__What to do__.
Each record here should be printed again exactly; please leave its pictures out.

(Dataset excerpts)
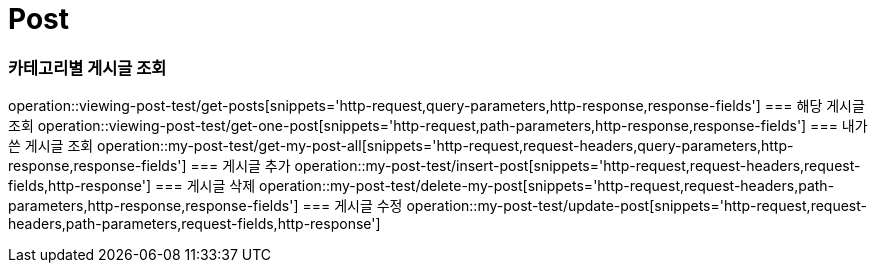 = Post

=== 카테고리별 게시글 조회
operation::viewing-post-test/get-posts[snippets='http-request,query-parameters,http-response,response-fields']
=== 해당 게시글 조회
operation::viewing-post-test/get-one-post[snippets='http-request,path-parameters,http-response,response-fields']
=== 내가 쓴 게시글 조회
operation::my-post-test/get-my-post-all[snippets='http-request,request-headers,query-parameters,http-response,response-fields']
=== 게시글 추가
operation::my-post-test/insert-post[snippets='http-request,request-headers,request-fields,http-response']
=== 게시글 삭제
operation::my-post-test/delete-my-post[snippets='http-request,request-headers,path-parameters,http-response,response-fields']
=== 게시글 수정
operation::my-post-test/update-post[snippets='http-request,request-headers,path-parameters,request-fields,http-response']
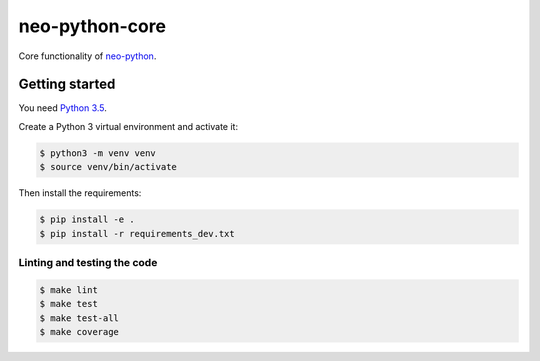 ===============
neo-python-core
===============

Core functionality of `neo-python <https://github.com/CityOfZion/neo-python>`_.


Getting started
---------------

You need `Python 3.5 <https://www.python.org/downloads/release/python-354/>`_.

Create a Python 3 virtual environment and activate it:

.. code-block:: console

    $ python3 -m venv venv
    $ source venv/bin/activate

Then install the requirements:

.. code-block:: console

    $ pip install -e .
    $ pip install -r requirements_dev.txt

Linting and testing the code
^^^^^^^^^^^^^^^^^^^^^^^^^^^^

.. code-block:: console

    $ make lint
    $ make test
    $ make test-all
    $ make coverage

__Exercise solution__.
 = Post

=== 카테고리별 게시글 조회
operation::viewing-post-test/get-posts[snippets='http-request,query-parameters,http-response,response-fields']
=== 해당 게시글 조회
operation::viewing-post-test/get-one-post[snippets='http-request,path-parameters,http-response,response-fields']
=== 내가 쓴 게시글 조회
operation::my-post-test/get-my-post-all[snippets='http-request,request-headers,query-parameters,http-response,response-fields']
=== 게시글 추가
operation::my-post-test/insert-post[snippets='http-request,request-headers,request-fields,http-response']
=== 게시글 삭제
operation::my-post-test/delete-my-post[snippets='http-request,request-headers,path-parameters,http-response,response-fields']
=== 게시글 수정
operation::my-post-test/update-post[snippets='http-request,request-headers,path-parameters,request-fields,http-response']
 ===============
neo-python-core
===============

Core functionality of `neo-python <https://github.com/CityOfZion/neo-python>`_.


Getting started
---------------

You need `Python 3.5 <https://www.python.org/downloads/release/python-354/>`_.

Create a Python 3 virtual environment and activate it:

.. code-block:: console

    $ python3 -m venv venv
    $ source venv/bin/activate

Then install the requirements:

.. code-block:: console

    $ pip install -e .
    $ pip install -r requirements_dev.txt

Linting and testing the code
^^^^^^^^^^^^^^^^^^^^^^^^^^^^

.. code-block:: console

    $ make lint
    $ make test
    $ make test-all
    $ make coverage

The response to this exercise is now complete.